We have one final promotion to announce at Bialosky + Partners: David W. Craun has been promoted to Associate Principal. Congratulations, David! With a Masters in Urban Design from Kent State University fresh in hand, David joined our office in 2003 as one of our most well-rounded designers. It’s a common myth that architects cannot successfully balance theory and practice, but David has shattered that falsehood quite early in his career. He keeps a solid foot in each of these two worlds – theory through teaching at Kent State University’s College of Architecture and Environmental Design, and practice through his work at Bialosky + Partners. Projects that stand out in his young career are Crocker Park, Lorain County Community College’s Ben and Jane Norton Culinary Arts Center, INTESA at University Circle, and Kent State University’s College of Architecture and Environmental Design (CAED) Competition with Architecture Research Office. When not at the office or teaching architectural design, David volunteers design services for good causes, not just in his community, but also in faraway lands.
Some say David must live in an alternate time-space continuum, because for many, leadership in a prominent Cleveland design firm, teaching, mentoring, volunteering, and crafting flawless life-size diorama-like children’s birthday party environments would be a full schedule. But David and his artist wife, Jen Craun, Associate Director at Zygote Press, find the time to be exceptionally engaged in the Cleveland arts and local food scenes. Farmer’s Markets are not just a hip sunny outing for David, but actually part of a much greater statement: The Crauns spend nearly 100% of their grocery budget locally, as highlighted in a recent Edible Cleveland article.

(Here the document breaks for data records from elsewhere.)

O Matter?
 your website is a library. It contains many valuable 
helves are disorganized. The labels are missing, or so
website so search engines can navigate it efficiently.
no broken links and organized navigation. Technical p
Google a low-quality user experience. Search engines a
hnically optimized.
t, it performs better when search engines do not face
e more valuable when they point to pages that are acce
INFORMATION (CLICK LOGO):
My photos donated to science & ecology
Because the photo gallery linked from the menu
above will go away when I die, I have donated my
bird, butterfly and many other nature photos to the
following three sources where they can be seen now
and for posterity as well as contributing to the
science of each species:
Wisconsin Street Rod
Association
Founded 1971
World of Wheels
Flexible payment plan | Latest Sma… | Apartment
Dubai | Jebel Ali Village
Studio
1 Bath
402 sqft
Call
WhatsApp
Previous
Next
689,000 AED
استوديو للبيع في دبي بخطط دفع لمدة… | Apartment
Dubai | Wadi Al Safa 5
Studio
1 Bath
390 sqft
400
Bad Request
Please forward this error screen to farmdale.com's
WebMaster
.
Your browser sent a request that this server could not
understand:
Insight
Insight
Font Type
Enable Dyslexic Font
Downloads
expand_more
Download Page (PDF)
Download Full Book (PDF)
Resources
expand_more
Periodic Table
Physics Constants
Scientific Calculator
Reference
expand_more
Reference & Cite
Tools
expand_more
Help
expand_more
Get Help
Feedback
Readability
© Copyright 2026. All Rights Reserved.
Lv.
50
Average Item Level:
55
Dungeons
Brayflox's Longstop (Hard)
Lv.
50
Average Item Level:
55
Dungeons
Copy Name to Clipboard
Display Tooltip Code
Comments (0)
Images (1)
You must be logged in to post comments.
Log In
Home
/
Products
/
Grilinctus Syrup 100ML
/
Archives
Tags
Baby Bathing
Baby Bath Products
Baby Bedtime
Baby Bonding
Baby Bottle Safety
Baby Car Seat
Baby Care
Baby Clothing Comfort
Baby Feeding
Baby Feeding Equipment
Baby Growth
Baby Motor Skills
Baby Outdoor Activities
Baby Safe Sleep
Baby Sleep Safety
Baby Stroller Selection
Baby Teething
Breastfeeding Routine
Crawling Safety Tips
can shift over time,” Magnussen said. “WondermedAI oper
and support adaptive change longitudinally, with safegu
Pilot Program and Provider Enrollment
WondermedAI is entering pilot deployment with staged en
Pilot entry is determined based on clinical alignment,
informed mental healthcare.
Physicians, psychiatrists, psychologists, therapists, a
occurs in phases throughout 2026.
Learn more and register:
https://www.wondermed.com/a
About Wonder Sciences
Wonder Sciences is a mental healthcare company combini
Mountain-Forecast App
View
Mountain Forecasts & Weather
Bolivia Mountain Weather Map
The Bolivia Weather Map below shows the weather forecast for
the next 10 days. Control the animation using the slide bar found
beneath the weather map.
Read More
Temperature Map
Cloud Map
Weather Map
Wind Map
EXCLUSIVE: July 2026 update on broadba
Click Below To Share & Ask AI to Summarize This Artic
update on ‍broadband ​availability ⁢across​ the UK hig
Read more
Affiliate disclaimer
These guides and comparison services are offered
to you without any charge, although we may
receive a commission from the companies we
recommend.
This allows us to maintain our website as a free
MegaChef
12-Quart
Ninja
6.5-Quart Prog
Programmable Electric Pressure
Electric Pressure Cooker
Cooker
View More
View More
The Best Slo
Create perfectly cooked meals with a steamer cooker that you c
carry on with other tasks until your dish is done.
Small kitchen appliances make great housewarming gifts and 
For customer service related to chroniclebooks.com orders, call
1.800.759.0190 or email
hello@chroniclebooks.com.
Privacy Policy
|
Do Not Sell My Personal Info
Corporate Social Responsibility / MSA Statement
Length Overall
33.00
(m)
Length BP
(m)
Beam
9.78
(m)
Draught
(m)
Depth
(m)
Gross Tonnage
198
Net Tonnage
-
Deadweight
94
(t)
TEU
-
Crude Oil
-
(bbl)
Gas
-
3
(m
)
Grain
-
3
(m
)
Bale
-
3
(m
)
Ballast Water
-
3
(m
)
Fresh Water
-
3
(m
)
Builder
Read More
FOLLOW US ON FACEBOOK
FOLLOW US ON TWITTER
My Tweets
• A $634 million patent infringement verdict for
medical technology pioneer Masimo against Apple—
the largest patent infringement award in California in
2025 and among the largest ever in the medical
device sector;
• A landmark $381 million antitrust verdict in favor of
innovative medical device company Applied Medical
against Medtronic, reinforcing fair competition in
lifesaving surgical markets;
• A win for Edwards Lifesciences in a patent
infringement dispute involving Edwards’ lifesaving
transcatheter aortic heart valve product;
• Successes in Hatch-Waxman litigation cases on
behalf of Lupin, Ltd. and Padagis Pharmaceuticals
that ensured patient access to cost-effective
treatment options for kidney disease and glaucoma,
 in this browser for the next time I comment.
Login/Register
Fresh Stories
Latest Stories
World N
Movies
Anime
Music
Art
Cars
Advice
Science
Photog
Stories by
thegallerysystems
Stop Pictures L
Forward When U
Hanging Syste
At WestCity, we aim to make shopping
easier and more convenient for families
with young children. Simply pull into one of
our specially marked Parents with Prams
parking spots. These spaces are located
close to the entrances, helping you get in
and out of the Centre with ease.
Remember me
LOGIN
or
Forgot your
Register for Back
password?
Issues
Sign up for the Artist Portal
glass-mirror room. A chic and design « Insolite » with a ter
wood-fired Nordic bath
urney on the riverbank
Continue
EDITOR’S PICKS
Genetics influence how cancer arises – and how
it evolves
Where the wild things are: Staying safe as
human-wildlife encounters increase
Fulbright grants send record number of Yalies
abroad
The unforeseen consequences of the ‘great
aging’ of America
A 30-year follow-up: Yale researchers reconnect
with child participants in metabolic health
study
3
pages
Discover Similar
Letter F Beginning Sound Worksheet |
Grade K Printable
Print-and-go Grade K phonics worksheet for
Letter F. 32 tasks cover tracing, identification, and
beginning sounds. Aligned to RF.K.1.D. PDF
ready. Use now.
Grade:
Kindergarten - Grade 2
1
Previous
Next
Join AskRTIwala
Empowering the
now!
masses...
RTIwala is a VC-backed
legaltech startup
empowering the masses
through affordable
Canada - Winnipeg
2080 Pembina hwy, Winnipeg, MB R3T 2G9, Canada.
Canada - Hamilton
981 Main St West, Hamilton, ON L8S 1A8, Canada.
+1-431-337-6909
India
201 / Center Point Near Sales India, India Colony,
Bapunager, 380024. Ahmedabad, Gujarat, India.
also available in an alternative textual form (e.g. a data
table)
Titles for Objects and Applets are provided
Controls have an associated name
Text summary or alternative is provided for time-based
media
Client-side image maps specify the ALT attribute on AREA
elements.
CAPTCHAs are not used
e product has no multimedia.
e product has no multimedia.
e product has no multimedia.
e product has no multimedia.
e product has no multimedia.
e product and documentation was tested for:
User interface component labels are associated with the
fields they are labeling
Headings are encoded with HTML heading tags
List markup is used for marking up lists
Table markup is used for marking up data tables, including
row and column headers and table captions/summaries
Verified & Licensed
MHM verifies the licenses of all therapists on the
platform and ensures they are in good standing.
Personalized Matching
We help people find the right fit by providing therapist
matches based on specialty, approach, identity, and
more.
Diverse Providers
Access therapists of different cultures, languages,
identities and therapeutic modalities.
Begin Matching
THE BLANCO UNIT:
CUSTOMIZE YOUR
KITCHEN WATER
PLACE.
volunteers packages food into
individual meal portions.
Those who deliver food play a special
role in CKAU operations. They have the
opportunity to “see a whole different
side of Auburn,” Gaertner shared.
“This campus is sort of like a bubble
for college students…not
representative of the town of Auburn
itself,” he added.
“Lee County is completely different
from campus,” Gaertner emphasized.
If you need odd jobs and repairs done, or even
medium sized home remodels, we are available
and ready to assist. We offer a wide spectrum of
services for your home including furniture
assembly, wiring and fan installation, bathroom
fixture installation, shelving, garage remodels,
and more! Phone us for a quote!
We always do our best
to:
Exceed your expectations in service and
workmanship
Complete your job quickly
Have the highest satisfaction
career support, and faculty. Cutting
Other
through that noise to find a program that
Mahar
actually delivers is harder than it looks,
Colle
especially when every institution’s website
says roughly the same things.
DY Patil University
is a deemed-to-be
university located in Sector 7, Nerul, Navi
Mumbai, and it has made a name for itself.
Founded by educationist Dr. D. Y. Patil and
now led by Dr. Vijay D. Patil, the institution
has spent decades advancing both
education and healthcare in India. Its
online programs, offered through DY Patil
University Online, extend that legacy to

David’s recommended book for the office suits him well; Makers: The New Industrial Revolution by Chris Anderson unwraps the new world of do-it-yourself product design and desktop manufacturing. But, let’s talk old-school manufacturing for a minute: David’s ideal Cleveland field trip for us? The Warehouse District. “It’s a gem of Cleveland History as the former center of commerce during the Civil War with amazing alleys, open spaces, and, of course, buildings that are worth exploring to both discover the past and dream of the future.”